Quand le bon vieux temps ôte le plaisir de vivre le présent
Mustapha HMIMOU

Inspirent pitié les gens qui se plaisent à se rappeler le « bon vieux temps » avec nostalgie et regret, tout en fermant les yeux sur toutes les qualités de la vie présente qui surpassent, de très loin, celles de ce passé idéalisé. C’est une double insatisfaction gratuite et illégitime, parce qu’elle engendre un mal-être absolument injustifié.
Il suffit d’ouvrir les yeux pour constater à quel point les gens, toutes catégories confondues, vivent mieux qu’hier. Même le pauvre d’aujourd’hui, certes encore misérable à bien des égards, vit mieux que celui d’autrefois. Au-delà, tout le reste s’est considérablement amélioré : la santé, l’espérance de vie, la nourriture, l’habillement, le logement, les commodités domestiques, les moyens de transport, les communications numériques instantanées et accessibles à tout moment et à toute distance presque gratuitement, l’accès large et facile au savoir, et bien plus encore. Ce qui hier relevait du rêve ou du miracle est devenu une banalité quotidienne. Et pourtant, combien préfèrent soupirer sans raison en se persuadant tout le temps que « c’était mieux avant ».
La vérité est simple : la coupe n’a jamais été pleine, et elle ne le sera jamais. Celui qui compare toujours son présent à un idéal intengible finit par se condamner à une souffrance endémique et gratuite. La sagesse, au contraire, consiste à comparer la moitié vide du passé à la moitié pleine du présent. Mieux encore, pourquoi pas fermer les yeux sur les deux moitiés vides, pour joindre au plaisir de se rappeler le « bon vieux temps » celui de prendre conscience du bon temps présent ? Le présent qui, à y bien regarder, est infiniment meilleur dans presque tous les domaines, dans l’attente d’un avenir avec moins de désagréments. Alors seulement, on peut goûter à une double et pleine satisfaction légitime et durable.
Les sages de l’Antiquité l’avaient bien compris. L’un écrivait que nous ne vivons jamais, nous espérons vivre, et c’est ainsi que la vie nous échappe. Un autre rappelait que le bonheur ne dépend pas des événements extérieurs, mais du regard que nous portons sur eux. Celui qui tient à nourrir ses regrets injustifiés sera tout le temps malheureux et misérable même au milieu de l’abondance.
Voilà pourquoi il faut apprendre aux nouvelles générations, dès leur jeune âge, à cultiver la bonne et juste comparaison de la vie présente à celle d’antan. Sinon, le stress gratuit prendra la place du bien-vivre réel, et l’insatisfaction endémique deviendra leur lot quotidien.

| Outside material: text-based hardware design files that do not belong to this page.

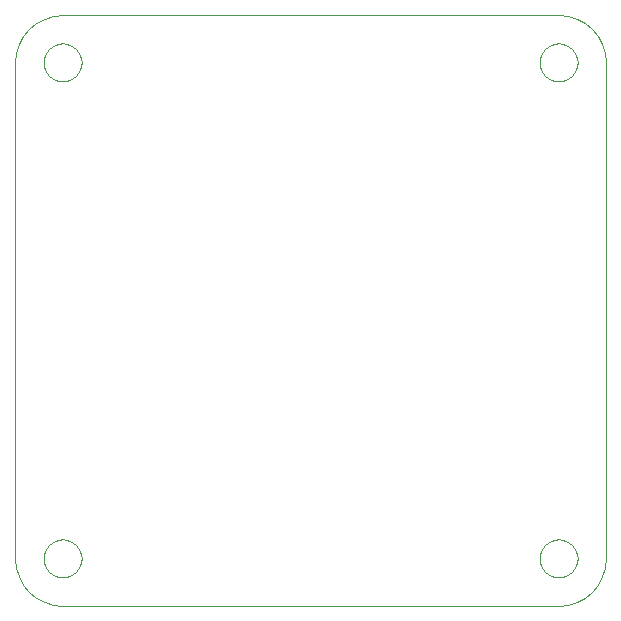
<source format=gm1>
G04 #@! TF.FileFunction,Profile,NP*
%FSLAX46Y46*%
G04 Gerber Fmt 4.6, Leading zero omitted, Abs format (unit mm)*
G04 Created by KiCad (PCBNEW 4.0.4-stable) date 06/12/17 16:56:40*
%MOMM*%
%LPD*%
G01*
G04 APERTURE LIST*
%ADD10C,0.150000*%
%ADD11C,0.100000*%
G04 APERTURE END LIST*
D10*
D11*
X49320300Y51151141D02*
X50070700Y50923526D01*
X50070700Y50923526D02*
X50762300Y50553882D01*
X50762300Y50553882D02*
X51368400Y50056430D01*
X51368400Y50056430D02*
X51865900Y49450290D01*
X51865900Y49450290D02*
X52235500Y48758750D01*
X52235500Y48758750D02*
X52463100Y48008360D01*
X52463100Y48008360D02*
X52540000Y47228000D01*
X52540000Y47228000D02*
X52540000Y5228000D01*
X52540000Y5228000D02*
X52463100Y4447700D01*
X52463100Y4447700D02*
X52235500Y3697300D01*
X52235500Y3697300D02*
X51865900Y3005700D01*
X51865900Y3005700D02*
X51368400Y2399600D01*
X51368400Y2399600D02*
X50762300Y1902100D01*
X50762300Y1902100D02*
X50070700Y1532500D01*
X50070700Y1532500D02*
X49320300Y1304900D01*
X49320300Y1304900D02*
X48540000Y1228000D01*
X48540000Y1228000D02*
X6540000Y1228000D01*
X6540000Y1228000D02*
X5759640Y1304900D01*
X5759640Y1304900D02*
X5009250Y1532500D01*
X5009250Y1532500D02*
X4317710Y1902100D01*
X4317710Y1902100D02*
X3711570Y2399600D01*
X3711570Y2399600D02*
X3214118Y3005700D01*
X3214118Y3005700D02*
X2844474Y3697300D01*
X2844474Y3697300D02*
X2616859Y4447700D01*
X2616859Y4447700D02*
X2540000Y5228000D01*
X2540000Y5228000D02*
X2540000Y47228000D01*
X2540000Y47228000D02*
X2616859Y48008360D01*
X2616859Y48008360D02*
X2844474Y48758750D01*
X2844474Y48758750D02*
X3214118Y49450290D01*
X3214118Y49450290D02*
X3711570Y50056430D01*
X3711570Y50056430D02*
X4317710Y50553882D01*
X4317710Y50553882D02*
X5009250Y50923526D01*
X5009250Y50923526D02*
X5759640Y51151141D01*
X5759640Y51151141D02*
X6539980Y51228000D01*
X6539980Y51228000D02*
X48540000Y51228000D01*
X48540000Y51228000D02*
X49320300Y51151141D01*
X6227850Y6797300D02*
X5927700Y6706200D01*
X5927700Y6706200D02*
X5651080Y6558400D01*
X5651080Y6558400D02*
X5408620Y6359400D01*
X5408620Y6359400D02*
X5209650Y6116900D01*
X5209650Y6116900D02*
X5061790Y5840300D01*
X5061790Y5840300D02*
X4970740Y5540100D01*
X4970740Y5540100D02*
X4939990Y5228000D01*
X4939990Y5228000D02*
X4970740Y4915900D01*
X4970740Y4915900D02*
X5061790Y4615700D01*
X5061790Y4615700D02*
X5209650Y4339100D01*
X5209650Y4339100D02*
X5408620Y4096600D01*
X5408620Y4096600D02*
X5651080Y3897700D01*
X5651080Y3897700D02*
X5927700Y3749800D01*
X5927700Y3749800D02*
X6227850Y3658800D01*
X6227850Y3658800D02*
X6540000Y3628000D01*
X6540000Y3628000D02*
X6852130Y3658800D01*
X6852130Y3658800D02*
X7152290Y3749800D01*
X7152290Y3749800D02*
X7428900Y3897700D01*
X7428900Y3897700D02*
X7671360Y4096600D01*
X7671360Y4096600D02*
X7870340Y4339100D01*
X7870340Y4339100D02*
X8018200Y4615700D01*
X8018200Y4615700D02*
X8109240Y4915900D01*
X8109240Y4915900D02*
X8139990Y5228000D01*
X8139990Y5228000D02*
X8109240Y5540100D01*
X8109240Y5540100D02*
X8018200Y5840300D01*
X8018200Y5840300D02*
X7870340Y6116900D01*
X7870340Y6116900D02*
X7671360Y6359400D01*
X7671360Y6359400D02*
X7428900Y6558400D01*
X7428900Y6558400D02*
X7152290Y6706200D01*
X7152290Y6706200D02*
X6852130Y6797300D01*
X6852130Y6797300D02*
X6539980Y6828000D01*
X6539980Y6828000D02*
X6227850Y6797300D01*
X48227900Y6797300D02*
X47927700Y6706200D01*
X47927700Y6706200D02*
X47651100Y6558400D01*
X47651100Y6558400D02*
X47408600Y6359400D01*
X47408600Y6359400D02*
X47209600Y6116900D01*
X47209600Y6116900D02*
X47061800Y5840300D01*
X47061800Y5840300D02*
X46970700Y5540100D01*
X46970700Y5540100D02*
X46940000Y5228000D01*
X46940000Y5228000D02*
X46970700Y4915900D01*
X46970700Y4915900D02*
X47061800Y4615700D01*
X47061800Y4615700D02*
X47209600Y4339100D01*
X47209600Y4339100D02*
X47408600Y4096600D01*
X47408600Y4096600D02*
X47651100Y3897700D01*
X47651100Y3897700D02*
X47927700Y3749800D01*
X47927700Y3749800D02*
X48227900Y3658800D01*
X48227900Y3658800D02*
X48540000Y3628000D01*
X48540000Y3628000D02*
X48852100Y3658800D01*
X48852100Y3658800D02*
X49152300Y3749800D01*
X49152300Y3749800D02*
X49428900Y3897700D01*
X49428900Y3897700D02*
X49671400Y4096600D01*
X49671400Y4096600D02*
X49870300Y4339100D01*
X49870300Y4339100D02*
X50018200Y4615700D01*
X50018200Y4615700D02*
X50109200Y4915900D01*
X50109200Y4915900D02*
X50140000Y5228000D01*
X50140000Y5228000D02*
X50109200Y5540100D01*
X50109200Y5540100D02*
X50018200Y5840300D01*
X50018200Y5840300D02*
X49870300Y6116900D01*
X49870300Y6116900D02*
X49671400Y6359400D01*
X49671400Y6359400D02*
X49428900Y6558400D01*
X49428900Y6558400D02*
X49152300Y6706200D01*
X49152300Y6706200D02*
X48852100Y6797300D01*
X48852100Y6797300D02*
X48540000Y6828000D01*
X48540000Y6828000D02*
X48227900Y6797300D01*
X6227850Y48797260D02*
X5927700Y48706210D01*
X5927700Y48706210D02*
X5651080Y48558350D01*
X5651080Y48558350D02*
X5408620Y48359380D01*
X5408620Y48359380D02*
X5209650Y48116920D01*
X5209650Y48116920D02*
X5061790Y47840300D01*
X5061790Y47840300D02*
X4970740Y47540150D01*
X4970740Y47540150D02*
X4939990Y47228000D01*
X4939990Y47228000D02*
X4970740Y46915870D01*
X4970740Y46915870D02*
X5061790Y46615710D01*
X5061790Y46615710D02*
X5209650Y46339100D01*
X5209650Y46339100D02*
X5408620Y46096640D01*
X5408620Y46096640D02*
X5651080Y45897660D01*
X5651080Y45897660D02*
X5927700Y45749800D01*
X5927700Y45749800D02*
X6227850Y45658760D01*
X6227850Y45658760D02*
X6540000Y45628010D01*
X6540000Y45628010D02*
X6852130Y45658760D01*
X6852130Y45658760D02*
X7152290Y45749800D01*
X7152290Y45749800D02*
X7428900Y45897660D01*
X7428900Y45897660D02*
X7671360Y46096640D01*
X7671360Y46096640D02*
X7870340Y46339100D01*
X7870340Y46339100D02*
X8018200Y46615710D01*
X8018200Y46615710D02*
X8109240Y46915870D01*
X8109240Y46915870D02*
X8139990Y47228000D01*
X8139990Y47228000D02*
X8109240Y47540150D01*
X8109240Y47540150D02*
X8018200Y47840300D01*
X8018200Y47840300D02*
X7870340Y48116920D01*
X7870340Y48116920D02*
X7671360Y48359380D01*
X7671360Y48359380D02*
X7428900Y48558350D01*
X7428900Y48558350D02*
X7152290Y48706210D01*
X7152290Y48706210D02*
X6852130Y48797260D01*
X6852130Y48797260D02*
X6539980Y48828010D01*
X6539980Y48828010D02*
X6227850Y48797260D01*
X48227900Y48797260D02*
X47927700Y48706210D01*
X47927700Y48706210D02*
X47651100Y48558350D01*
X47651100Y48558350D02*
X47408600Y48359380D01*
X47408600Y48359380D02*
X47209600Y48116920D01*
X47209600Y48116920D02*
X47061800Y47840300D01*
X47061800Y47840300D02*
X46970700Y47540150D01*
X46970700Y47540150D02*
X46940000Y47228000D01*
X46940000Y47228000D02*
X46970700Y46915870D01*
X46970700Y46915870D02*
X47061800Y46615710D01*
X47061800Y46615710D02*
X47209600Y46339100D01*
X47209600Y46339100D02*
X47408600Y46096640D01*
X47408600Y46096640D02*
X47651100Y45897660D01*
X47651100Y45897660D02*
X47927700Y45749800D01*
X47927700Y45749800D02*
X48227900Y45658760D01*
X48227900Y45658760D02*
X48540000Y45628010D01*
X48540000Y45628010D02*
X48852100Y45658760D01*
X48852100Y45658760D02*
X49152300Y45749800D01*
X49152300Y45749800D02*
X49428900Y45897660D01*
X49428900Y45897660D02*
X49671400Y46096640D01*
X49671400Y46096640D02*
X49870300Y46339100D01*
X49870300Y46339100D02*
X50018200Y46615710D01*
X50018200Y46615710D02*
X50109200Y46915870D01*
X50109200Y46915870D02*
X50140000Y47228000D01*
X50140000Y47228000D02*
X50109200Y47540150D01*
X50109200Y47540150D02*
X50018200Y47840300D01*
X50018200Y47840300D02*
X49870300Y48116920D01*
X49870300Y48116920D02*
X49671400Y48359380D01*
X49671400Y48359380D02*
X49428900Y48558350D01*
X49428900Y48558350D02*
X49152300Y48706210D01*
X49152300Y48706210D02*
X48852100Y48797260D01*
X48852100Y48797260D02*
X48540000Y48828010D01*
X48540000Y48828010D02*
X48227900Y48797260D01*
M02*

</source>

Peut-être qu’au fond, le défi majeur de notre époque n’est pas technologique mais psychologique. La technique nous a donné plus que ce que nos ancêtres n’auraient jamais osé rêver. Ce qu’il nous manque, c’est d’apprendre à regarder ce présent avec gratitude, au lieu de l’écraser sous le poids d’un passé enjolivé ou d’un futur idéal, toujours à jamais intangible. Un futur meilleur, oui, mais jamais parfait : nature humaine oblige.